How to complete this task ->
Where the records below reach the line containing "Assemblage of an", start transcribing, and end with the line containing "Figure 11. Detailed", exactly and with nothing else added.

Data records ->
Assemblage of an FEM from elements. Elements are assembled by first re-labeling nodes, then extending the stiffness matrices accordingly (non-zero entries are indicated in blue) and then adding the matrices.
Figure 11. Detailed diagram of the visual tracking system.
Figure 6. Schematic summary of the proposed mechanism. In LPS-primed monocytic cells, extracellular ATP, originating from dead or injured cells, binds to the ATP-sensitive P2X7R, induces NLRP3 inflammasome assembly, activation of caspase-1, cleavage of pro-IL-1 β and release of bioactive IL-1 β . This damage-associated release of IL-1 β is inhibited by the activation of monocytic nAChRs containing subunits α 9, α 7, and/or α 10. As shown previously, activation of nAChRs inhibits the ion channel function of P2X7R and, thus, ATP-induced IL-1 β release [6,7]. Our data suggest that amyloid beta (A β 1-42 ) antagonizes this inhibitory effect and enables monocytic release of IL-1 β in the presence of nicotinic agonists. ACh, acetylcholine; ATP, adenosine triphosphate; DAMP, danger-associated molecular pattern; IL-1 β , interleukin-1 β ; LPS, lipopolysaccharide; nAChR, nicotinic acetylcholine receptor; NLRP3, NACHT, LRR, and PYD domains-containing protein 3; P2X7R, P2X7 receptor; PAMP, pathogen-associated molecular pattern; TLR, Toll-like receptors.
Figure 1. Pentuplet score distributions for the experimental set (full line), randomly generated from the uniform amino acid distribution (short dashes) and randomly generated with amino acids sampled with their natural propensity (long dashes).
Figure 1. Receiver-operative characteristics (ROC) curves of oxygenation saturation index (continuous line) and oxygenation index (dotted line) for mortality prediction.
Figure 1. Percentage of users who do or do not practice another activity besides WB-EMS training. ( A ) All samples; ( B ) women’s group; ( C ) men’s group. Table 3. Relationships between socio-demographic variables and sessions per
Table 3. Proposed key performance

--

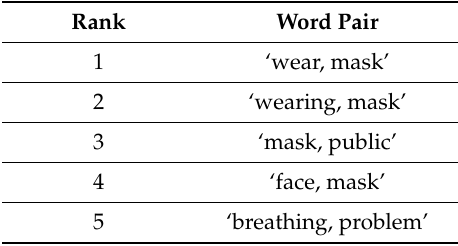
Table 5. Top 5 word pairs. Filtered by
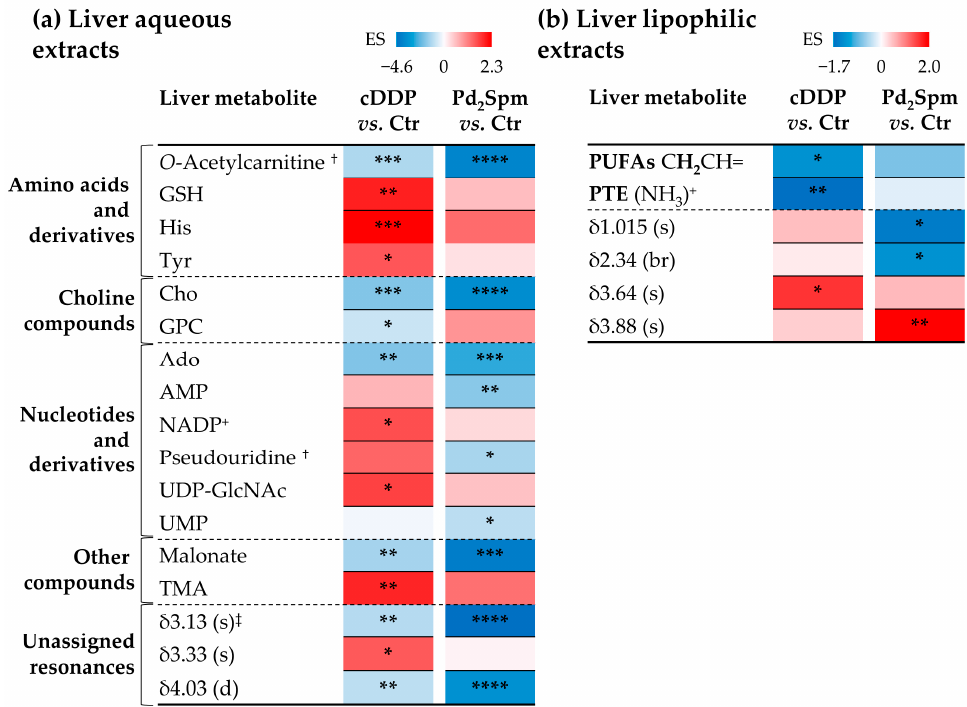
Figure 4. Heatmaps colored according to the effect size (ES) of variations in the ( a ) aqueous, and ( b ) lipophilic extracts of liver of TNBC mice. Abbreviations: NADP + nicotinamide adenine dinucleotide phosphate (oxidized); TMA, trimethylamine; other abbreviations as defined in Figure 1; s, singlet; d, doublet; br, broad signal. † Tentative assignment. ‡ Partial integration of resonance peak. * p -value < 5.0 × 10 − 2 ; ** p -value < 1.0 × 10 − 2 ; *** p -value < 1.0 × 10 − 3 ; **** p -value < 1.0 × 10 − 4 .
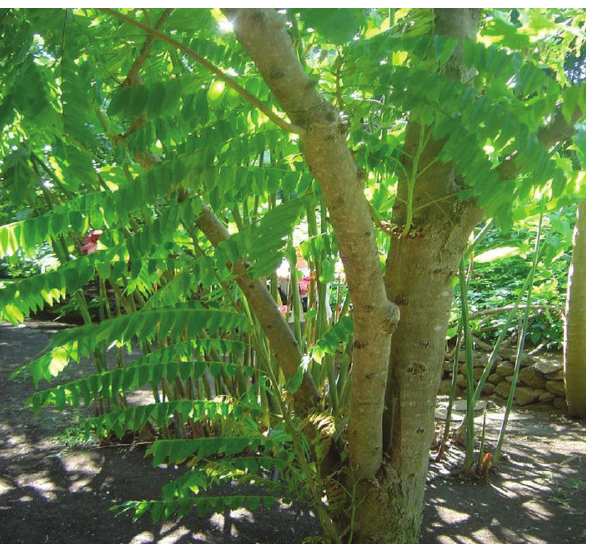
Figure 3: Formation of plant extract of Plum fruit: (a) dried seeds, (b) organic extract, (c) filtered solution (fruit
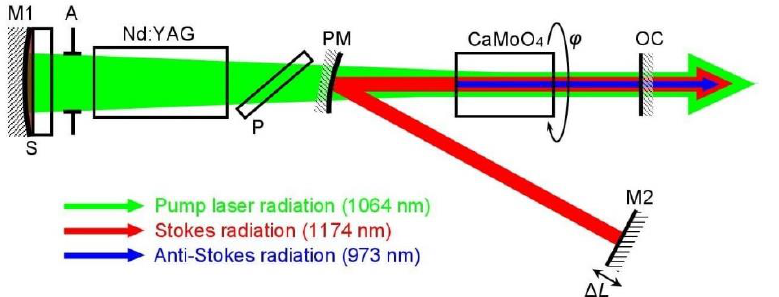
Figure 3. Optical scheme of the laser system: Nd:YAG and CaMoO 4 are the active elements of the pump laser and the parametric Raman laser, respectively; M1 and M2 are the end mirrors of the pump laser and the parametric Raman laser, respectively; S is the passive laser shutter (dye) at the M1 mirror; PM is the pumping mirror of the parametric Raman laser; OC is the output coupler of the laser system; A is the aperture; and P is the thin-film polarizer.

Solved exercise ->
Assemblage of an FEM from elements. Elements are assembled by first re-labeling nodes, then extending the stiffness matrices accordingly (non-zero entries are indicated in blue) and then adding the matrices.
Figure 11. Detailed diagram of the visual tracking system.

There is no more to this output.